A sus 74 años, con toda una vida a sus espaldas, Sergio todavía tiene algunos sueños que cumplir. “Me encantaría viajar a Armenia, que es donde nació mi padre, y también a Alemania, donde nació mi madre”, comenta. “Serían las dos cosas que me quedarían por hacer antes de irme al otro barrio”.
"Una lacra que afecta globalmente"
Ninguna región del mundo está exenta de tener apátridas. Según cifras de ACNUR, alrededor de 4,2 millones de personas tenían la condición de apátridas en 2019, aunque se cree que el número es mucho más elevado precisamente por la invisibilidad de su población. La preocupación es todavía mayor desde la irrupción de la pandemia de la COVID-19, que ha agravado la vulnerabilidad de las personas apátridas.
Para millones de personas, la apatridia, la carencia de una nacionalidad, comporta una suerte de invisibilidad, de muerte civil: la imposibilidad de ejercer sus derechos más básicos, aquellos que todos damos por hechos, viajar legalmente, contraer matrimonio, acceder a servicios médicos, educativos, inscribir el nacimiento de sus hijos…

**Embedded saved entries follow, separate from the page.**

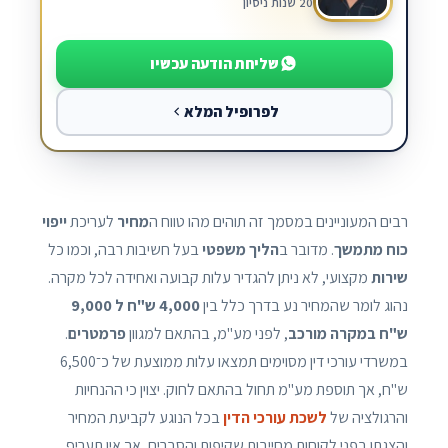
20 שנות ניסיון
שליחת הודעה עכשיו
לפרופיל המלא
רבים המעוניינים במסמך זה תוהים מהו טווח ה
מחיר
לעריכת
ייפוי
כוח מתמשך
. מדובר ב
הליך משפטי
בעל חשיבות רבה, וכמו כל
שירות
מקצועי, לא ניתן להגדיר עלות קבועה ואחידה לכל מקרה.
נהוג לומר שהמחיר נע בדרך כלל בין
4,000 ש"ח ל 9,000
ש"ח במקרה מורכב
, לפני מע"מ, בהתאם למגוון
פרמטרים
.
במשרדי עורכי דין מסוימים תמצאו עלות ממוצעת של כ־6,500
ש"ח, אך תוספת מע"מ תחול בהתאם לחוק. יצוין כי ההנחיות
והרגולציה של
לשכת עורכי הדין
בכל הנוגע לקביעת המחיר
והצגתו בפני לקוחות מחייבות שקיפות והסברים, אך אין תעריף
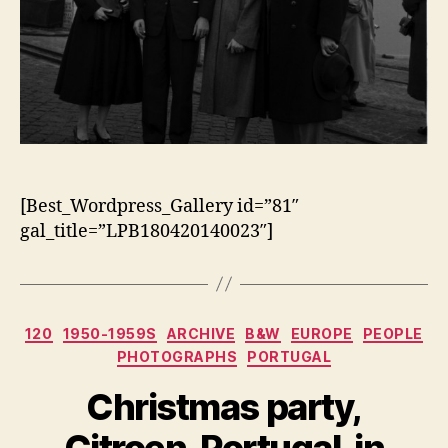
[Best_Wordpress_Gallery id=”81″
gal_title=”LPB180420140023″]
Categorias
120
1950-1959S
ARCHIVE
B&W
EUROPE
PEOPLE
PHOTOGRAPHS
PORTUGAL
Christmas party,
Citroen, Portugal, in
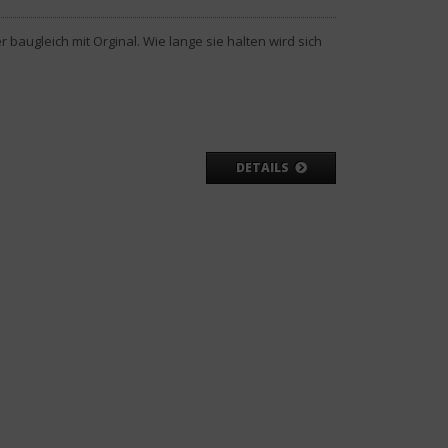
r baugleich mit Orginal. Wie lange sie halten wird sich
DETAILS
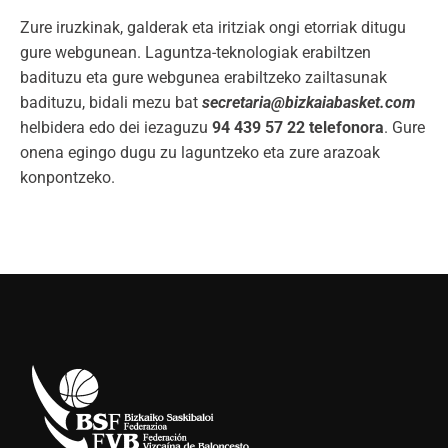
Zure iruzkinak, galderak eta iritziak ongi etorriak ditugu
gure webgunean. Laguntza-teknologiak erabiltzen
badituzu eta gure webgunea erabiltzeko zailtasunak
badituzu, bidali mezu bat
secretaria@bizkaiabasket.com
helbidera edo dei iezaguzu
94 439 57 22 telefonora
. Gure
onena egingo dugu zu laguntzeko eta zure arazoak
konpontzeko.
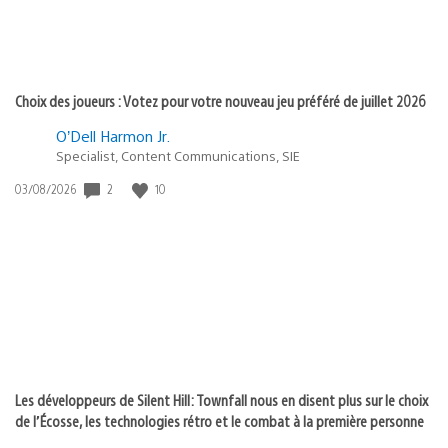
Choix des joueurs : Votez pour votre nouveau jeu préféré de juillet 2026
O’Dell Harmon Jr.
Specialist, Content Communications, SIE
Date
2
10
03/08/2026
de
publication
:
Les développeurs de Silent Hill: Townfall nous en disent plus sur le choix
de l’Écosse, les technologies rétro et le combat à la première personne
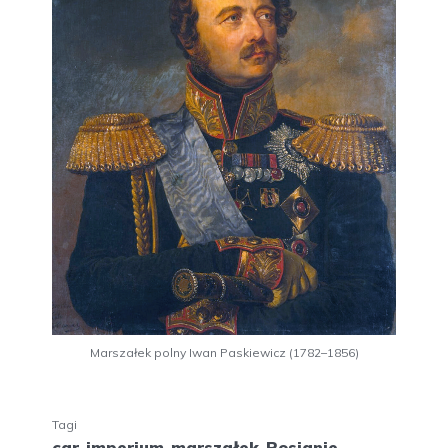
Marszałek polny Iwan Paskiewicz (1782–1856)
Tagi
car
,
imperium
,
marszałek
,
Rosjanie
,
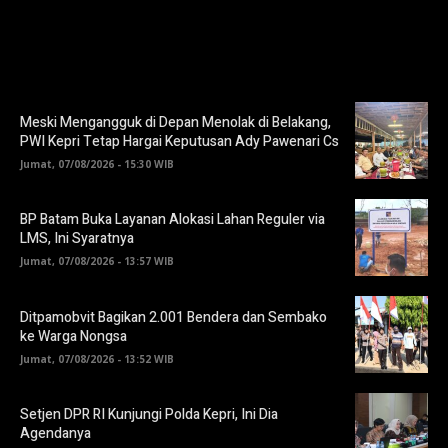
Meski Mengangguk di Depan Menolak di Belakang,
PWI Kepri Tetap Hargai Keputusan Ady Pawenari Cs
Jumat, 07/08/2026 - 15:30 WIB
BP Batam Buka Layanan Alokasi Lahan Reguler via
LMS, Ini Syaratnya
Jumat, 07/08/2026 - 13:57 WIB
Ditpamobvit Bagikan 2.001 Bendera dan Sembako
ke Warga Nongsa
Jumat, 07/08/2026 - 13:52 WIB
Setjen DPR RI Kunjungi Polda Kepri, Ini Dia
Agendanya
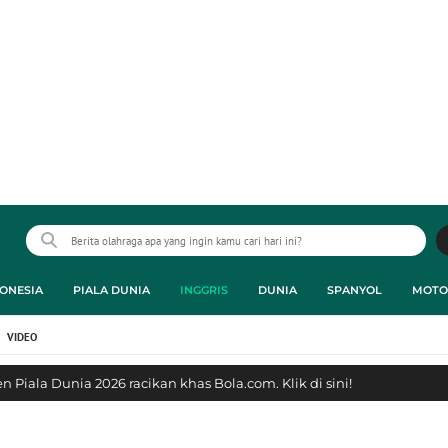
ONESIA
PIALA DUNIA
INGGRIS
DUNIA
SPANYOL
MOTO
VIDEO
 Piala Dunia 2026 racikan khas Bola.com. Klik di sini!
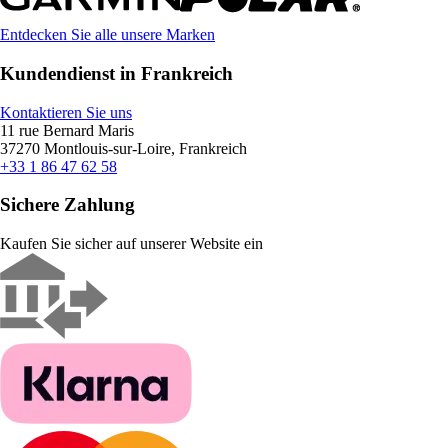
Entdecken Sie alle unsere Marken
Kundendienst in Frankreich
Kontaktieren Sie uns
11 rue Bernard Maris
37270 Montlouis-sur-Loire, Frankreich
+33 1 86 47 62 58
Sichere Zahlung
Kaufen Sie sicher auf unserer Website ein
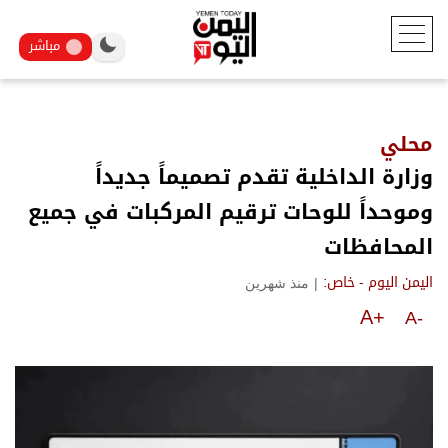
مباشر
محلي
وزارة الداخلية تقدم تصميماً جديداً
وموحداً للوحات ترقيم المركبات في جميع
المحافظات
|
منذ شهرين
اليمن اليوم - خاص:
A+
A-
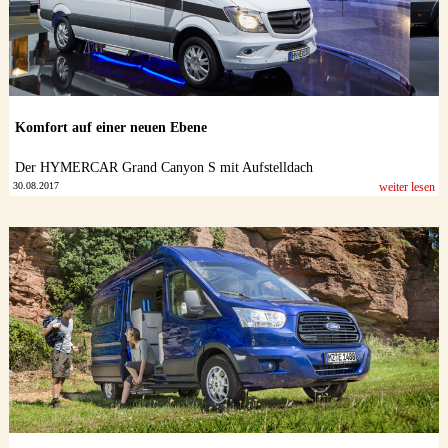
Komfort auf einer neuen Ebene
Der HYMERCAR Grand Canyon S mit Aufstelldach
30.08.2017
weiter lesen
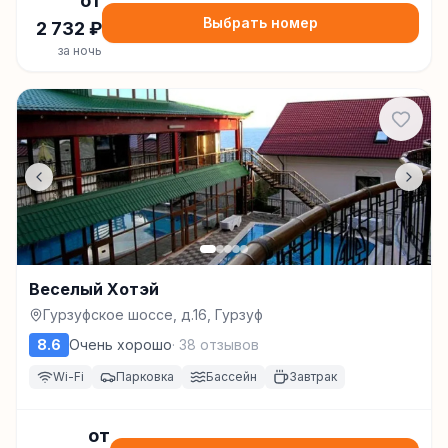
от
Выбрать номер
2 732
₽
за ночь
Веселый Хотэй
Гурзуфское шоссе, д.16, Гурзуф
8.6
Очень хорошо
·
38
отзывов
Wi-Fi
Парковка
Бассейн
Завтрак
от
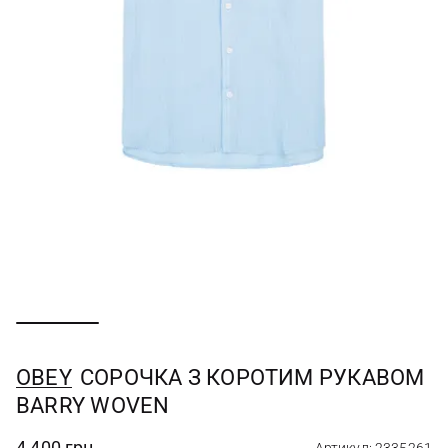
OBEY
СОРОЧКА З КОРОТИМ РУКАВОМ
BARRY WOVEN
4 400 грн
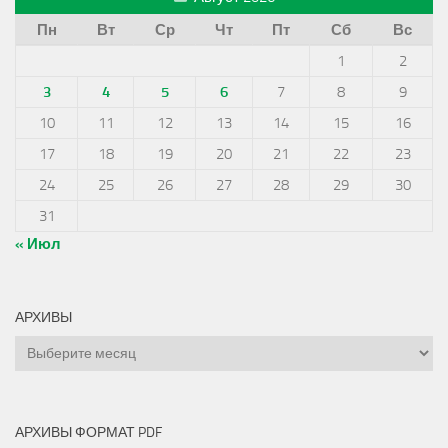
Пн
Вт
Ср
Чт
Пт
Сб
Вс
1
2
3
4
5
6
7
8
9
10
11
12
13
14
15
16
17
18
19
20
21
22
23
24
25
26
27
28
29
30
31
« Июл
АРХИВЫ
Архивы
АРХИВЫ ФОРМАТ PDF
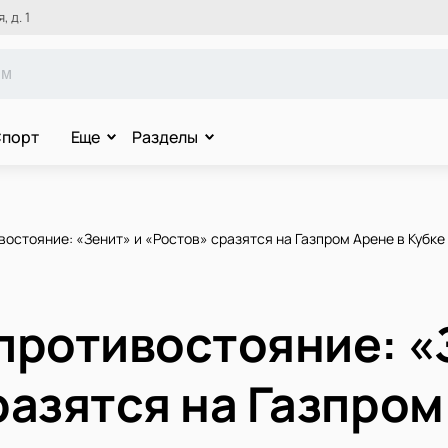
 д. 1
порт
Еще
Разделы
остояние: «Зенит» и «Ростов» сразятся на Газпром Арене в Кубке
противостояние: «
разятся на Газпром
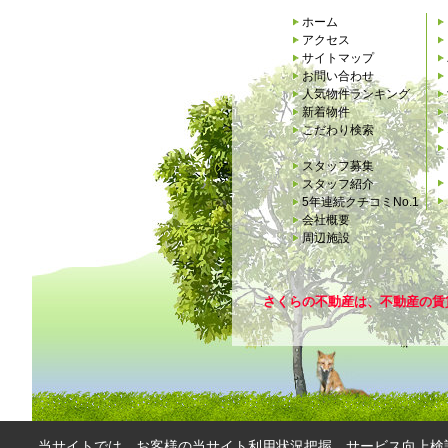
ホーム
アクセス
サイトマップ
お問い合わせ
人気物件ランキング
新着物件
こだわり検索
スタッフ募集
スタッフ紹介
5年連続クチコミNo.1
会社概要
周辺施設
さくらの不動産は、不動産の賃
当サイトでは、お客様の当サイト利用状況把握、サービス向上検討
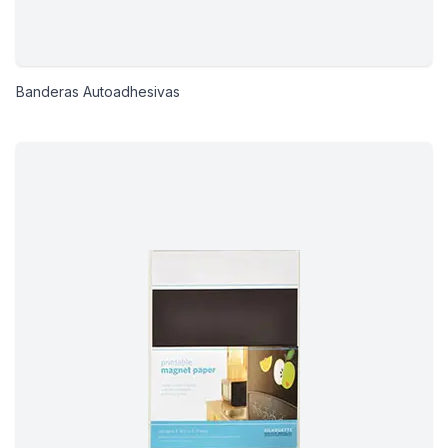
Banderas Autoadhesivas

En noviembre de 2014, ACNUR lanzó la campaña global #IBelong (YoPertenezco) para acabar con la apatridia en el mundo. La campaña, planificada para 10 años, establece un marco de trabajo conjunto con los Estados y la comunidad internacional. “El objetivo es que antes de 2024 consigamos erradicar la apatridia en el mundo, que todo el mundo pueda tener un país al que diga yo pertenezco”, señala Rosa Otero, responsable adjunta de comunicación de ACNUR en España
Sergio, consciente de lo peculiar de su historia biográfica, opta por tomárselo con humor. “Para los argentinos, soy alemán. Para los alemanes, soy ruso. Los rusos dicen que mi padre nació en Armenia y Armenia no encuentra ningún papel, así que no me quieren tampoco”, ironiza. “Soy apátrida”.